Every entry should be repeated exactly. Omit the pictures.

□ □ □ □ □

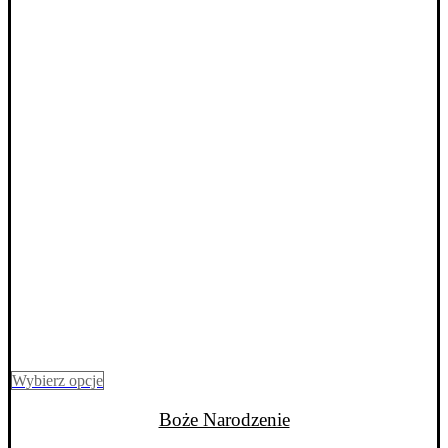
Ten
Wybierz opcje
produkt
ma
Boże Narodzenie
wiele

□ □ □ □ □

§ **Answer for this exercise**:
Ten
Wybierz opcje
produkt
ma
Boże Narodzenie
wiele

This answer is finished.